Slim et George entrèrent ensemble dans le clair-obscur de la chambre. Slim leva le bras au-dessus de la table à jeu et alluma l'ampoule électrique atténuée par un abat-jour de fer-blanc. Aussitôt, la table s'illumina, et, le cône de l'abat-jour rabattant tout droit la lumière, les coins de la chambre restèrent sombres. Slim s'assit sur une caisse, et George prit place en face de lui.
– C'était bien peu de chose, dit Slim. Il aurait fallu que j'en noie la moitié, de toute façon. Y a pas de quoi me remercier. George dit :
– Pour toi, peut-être bien que c'était peu de chose, mais pour lui, ça représente bougrement. Nom de Dieu, j'sais pas comment qu'on va pouvoir le décider à venir coucher ici. Il va vouloir coucher avec eux, dans l'écurie. On aura de la peine à l'empêcher de se fourrer lui-même dans la caisse avec les petits chiens.
– C'était bien peu de chose, répéta Slim. Dis donc, t'avais raison à son sujet. Il est peut-être pas malin, mais j'ai jamais vu son pareil pour le travail. Pour un peu, il aurait tué le gars qui travaillait à l'orge avec lui. Y a personne pour rivaliser avec lui. Bon Dieu, j'ai jamais vu un gars aussi fort. George dit avec orgueil :
– Y a qu'à dire à Lennie ce qu'il faut faire et il le fait, moyennant qu'il n'y ait pas à réfléchir. Il n'peut penser à rien lui-même, mais sûr qu'il sait obéir.
On entendit un fer tinter contre la fiche de métal et quelques cris d'approbation.
Slim se recula un peu pour n'avoir pas la lumière sur la figure.
– C'est drôle que vous vous soyez réunis comme ça, tous les deux. C'est ainsi que Slim, calmement, invitait aux confidences.
– Qu'est-ce que ça a de drôle ? demanda George sur la défensive.

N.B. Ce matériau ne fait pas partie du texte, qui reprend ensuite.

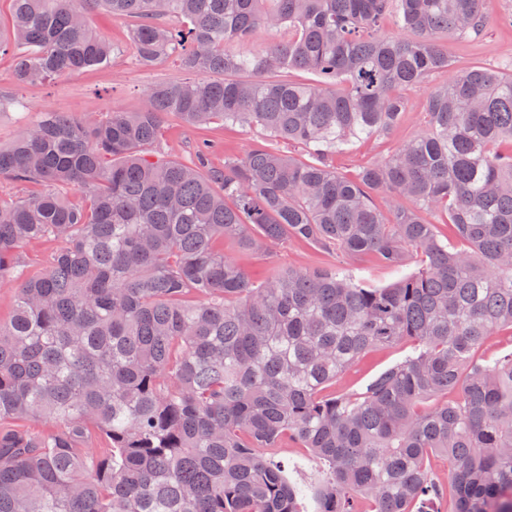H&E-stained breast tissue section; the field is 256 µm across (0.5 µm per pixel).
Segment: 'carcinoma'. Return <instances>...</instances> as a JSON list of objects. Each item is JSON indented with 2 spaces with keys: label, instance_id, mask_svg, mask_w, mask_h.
<instances>
[{
  "label": "carcinoma",
  "instance_id": "obj_1",
  "mask_svg": "<svg viewBox=\"0 0 512 512\" xmlns=\"http://www.w3.org/2000/svg\"><path fill=\"white\" fill-rule=\"evenodd\" d=\"M12 3L20 84L110 60L98 11L133 22L139 64L176 56L197 77L151 88L131 114L43 112L0 146V178L41 186L0 198V283L15 288L0 322V512H439L435 453L451 512H512V351L474 359L512 329V75L452 72L446 48L484 32L490 0ZM257 29L268 45L240 51ZM435 73L448 79L426 130L337 172L336 155L389 135ZM170 115L263 138L222 170L165 160ZM292 142L310 159L280 147ZM47 238L62 245L28 271L19 247ZM288 240L346 261L255 277L224 253ZM363 256L397 278L356 275ZM402 343L375 380L333 389ZM286 445L325 476L288 477L273 453ZM406 345L367 353L336 381V392L360 388L381 375L407 353Z\"/></svg>",
  "mask_w": 512,
  "mask_h": 512
}]
</instances>
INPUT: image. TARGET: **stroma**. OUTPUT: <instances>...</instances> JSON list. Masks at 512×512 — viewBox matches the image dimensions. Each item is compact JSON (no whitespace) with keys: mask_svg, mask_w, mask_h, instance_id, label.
<instances>
[{"mask_svg":"<svg viewBox=\"0 0 512 512\" xmlns=\"http://www.w3.org/2000/svg\"><path fill=\"white\" fill-rule=\"evenodd\" d=\"M491 11L492 20L479 39L471 42L449 39L448 57L453 69L483 67L500 70L512 61V24L506 20L507 15L512 14V0H492ZM91 26L99 37L113 45L111 63L23 85L13 78L12 53H0L1 145H8L29 123L38 119L40 113L72 112L99 116L113 109L136 112L141 109L145 95L152 87L187 78V71L173 58L150 68L136 64L132 58L130 21L97 12L91 16ZM445 79V74H435L407 93L404 112L392 133L359 142L352 151L338 156V171L346 175L355 174L365 164L387 157L402 143L422 133L426 128V98ZM261 138L258 131L227 124L218 118L192 127L171 115L164 121L157 149L161 157L187 163L194 160L198 147L207 143L211 146L210 166L220 168L225 159L243 156ZM224 250L252 271L271 264L283 268L326 267L338 260L334 252L297 242L273 246L266 257L239 251L229 243L225 244ZM406 352V346L401 345L367 353L337 380V390L366 385L401 360Z\"/></svg>","mask_w":512,"mask_h":512,"instance_id":"stroma-1","label":"stroma"}]
</instances>
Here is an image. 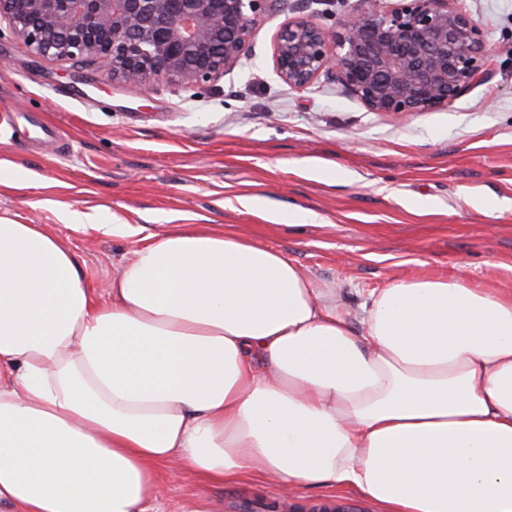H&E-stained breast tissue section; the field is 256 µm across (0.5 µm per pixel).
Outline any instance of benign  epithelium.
Listing matches in <instances>:
<instances>
[{
    "mask_svg": "<svg viewBox=\"0 0 512 512\" xmlns=\"http://www.w3.org/2000/svg\"><path fill=\"white\" fill-rule=\"evenodd\" d=\"M336 28L288 16L290 0H0V19L35 55L96 65L149 87L214 83L252 55L262 18L286 15L272 43L280 80L304 89L334 75L371 112H434L480 77L491 54L450 0H361Z\"/></svg>",
    "mask_w": 512,
    "mask_h": 512,
    "instance_id": "benign-epithelium-1",
    "label": "benign epithelium"
}]
</instances>
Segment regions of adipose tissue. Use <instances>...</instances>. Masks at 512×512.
<instances>
[{
    "mask_svg": "<svg viewBox=\"0 0 512 512\" xmlns=\"http://www.w3.org/2000/svg\"><path fill=\"white\" fill-rule=\"evenodd\" d=\"M361 323L232 232L140 247L102 300L42 225L0 219V512H147L161 465L512 512V296L403 279Z\"/></svg>",
    "mask_w": 512,
    "mask_h": 512,
    "instance_id": "adipose-tissue-1",
    "label": "adipose tissue"
}]
</instances>
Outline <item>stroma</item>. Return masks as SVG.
I'll list each match as a JSON object with an SVG mask.
<instances>
[{
  "label": "stroma",
  "mask_w": 512,
  "mask_h": 512,
  "mask_svg": "<svg viewBox=\"0 0 512 512\" xmlns=\"http://www.w3.org/2000/svg\"><path fill=\"white\" fill-rule=\"evenodd\" d=\"M481 27L491 59L447 107L409 116L368 109L319 77L292 89L273 70L282 16L258 25L251 59L224 80L150 90L96 66L32 54L0 28V217L39 224L73 253L83 285L103 294L135 250L190 224L231 230L284 254L336 291L354 331L369 293L414 275L464 273L512 292V0H455ZM309 221L275 224L242 208ZM88 218L82 231L73 216ZM130 224L133 235L100 232ZM151 512L210 499L217 512H381L361 493L247 475L230 483L158 468Z\"/></svg>",
  "instance_id": "35a3bbf8"
}]
</instances>
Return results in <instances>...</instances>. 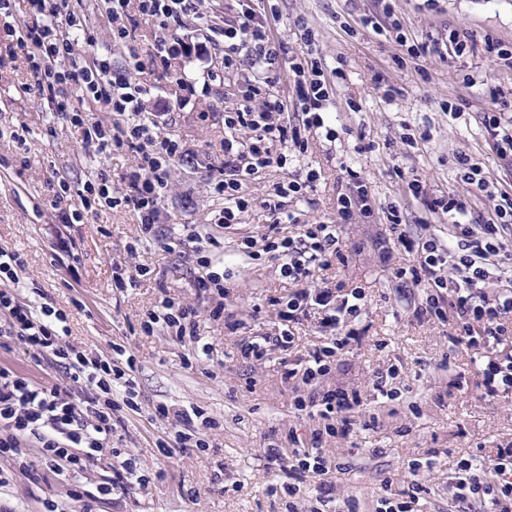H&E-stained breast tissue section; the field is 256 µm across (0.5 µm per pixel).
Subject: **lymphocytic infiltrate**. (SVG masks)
<instances>
[{
	"mask_svg": "<svg viewBox=\"0 0 512 512\" xmlns=\"http://www.w3.org/2000/svg\"><path fill=\"white\" fill-rule=\"evenodd\" d=\"M201 0H104L106 14L112 24L107 43H100L86 18L75 8L73 0H27L30 20L9 47L13 56L24 57L38 95L53 104L56 114L81 128L85 146L98 153L122 148L136 157V163L122 181V203L139 216L136 233L127 247L136 254L142 243L162 238L160 224L162 202L170 186V165L183 157L179 139L163 133L153 113L144 111L146 87L136 79L137 71L149 68L161 77L171 75L172 63L186 56L190 44L172 37V28L184 18L199 13ZM137 14L151 21L164 35L155 39L146 57L131 53L127 69L112 67V52L129 48L133 40L124 20ZM300 40L305 46L302 55L283 61L284 46L271 32V20L257 11L253 0H241L233 19L212 26V39L223 53L228 72L249 67L252 76L245 79L239 99L224 109V159L210 183L214 194L224 201L219 212V225L240 223L244 214L261 205L269 215V226L262 239L242 237V252L258 260L262 256L280 260L282 278L298 283L297 291L288 298L272 299L278 311L281 331L246 342L241 354L258 363L276 350L288 353L292 348L293 327L313 319L318 323L325 342L308 352L299 366L286 370L288 380L298 379L312 387V397H296L294 406L306 411L317 406L323 418L359 407L358 398L343 389L318 391L317 386L330 371L338 350L359 339L351 322L365 309V294L356 287L346 293L320 284L318 269L342 259L339 226L350 223L354 213L371 214L373 198L370 187L360 173L345 168L346 192L336 197L339 218L335 224H299L288 208L294 200H304L308 189L319 178L311 170L300 175L288 168L287 148L306 150L312 132L325 130L323 112L333 98L319 58L313 31L305 22H298ZM288 68L296 94V108L301 117L295 122L282 121L288 109L285 99L273 93L275 72ZM79 89L83 99L104 105L113 120L105 124L76 104L72 89ZM327 138L334 131L325 130ZM281 152H274V145ZM283 169L285 176L272 194L255 200L244 186L267 168ZM409 197L432 214L452 220L447 243L431 238L417 242L410 238L403 225V207L392 202L385 214L394 242L414 253L412 264L396 268L395 278L424 291L415 306L416 317L448 324L452 340L475 348L499 343L512 337V289H497L487 294L489 285L502 280L512 269V240L504 231L512 226V197H503L494 219L479 222L468 216V203L461 195L430 196L425 182L418 176L406 178ZM59 200L72 204L64 214L65 223L82 221L92 205L109 199L112 179L106 170L88 179L79 190H72L67 181H60ZM298 224L297 235L282 231L283 225ZM186 241L196 243L197 263L201 269L196 279L199 293L215 301L209 311L212 319H220L226 310L224 275L213 264L208 248L214 238L203 237L196 225L182 229ZM25 260L19 252L0 248V279L8 280L0 289V341L20 345L35 365L49 363L64 371L62 382L43 384L6 366H0V486L9 485L13 469L25 472L31 481L39 482L64 473L80 472L98 458L112 440L124 411H139V393L134 376L135 360L116 348L115 358L88 356L68 339L67 314L53 305L51 298L23 299L12 283ZM199 310L193 306L162 299L160 306L150 310L142 324L146 332L155 325H164L179 338L197 340ZM160 418H173L180 430L175 442L157 440L160 448H203L207 442L201 433L218 428V421L199 406L176 410L156 405ZM34 448L36 461H29L26 448ZM268 463L287 470L294 477L288 495H296L297 479H319V499L332 500L333 485L324 483L329 471L319 449L297 451L293 465H285L276 445L264 450ZM456 488L461 499H472L490 507L491 512H512V445L498 449L488 462L477 458L462 460L458 465Z\"/></svg>",
	"mask_w": 512,
	"mask_h": 512,
	"instance_id": "1",
	"label": "lymphocytic infiltrate"
}]
</instances>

– Oh ! j'sais pas. J'ai pas souvent vu des types circuler ensemble comme ça. Tu sais comme font les journaliers, ils s'amènent, on leur donne un lit, ils travaillent un mois, et puis ils en ont assez et ils s'en vont tout seuls. Ils ont jamais l'air de tenir à personne. Ça me semble juste un peu drôle, un dingo comme lui et un dégourdi comme toi qui se baladent comme ça ensemble.
– Il est pas dingo, dit George. Il est con comme la lune, mais il est pas fou. Et puis, j'suis pas si malin que ça moi-même, sans quoi j'chargerais pas de l'orge pour cinquante dollars, logé et nourri. Si j'étais malin, si j'étais même un peu débrouillard, j'aurais ma petite terre à moi, où que je ferais ma propre récolte au lieu de faire tout le travail sans profiter de ce qui pousse dans la terre.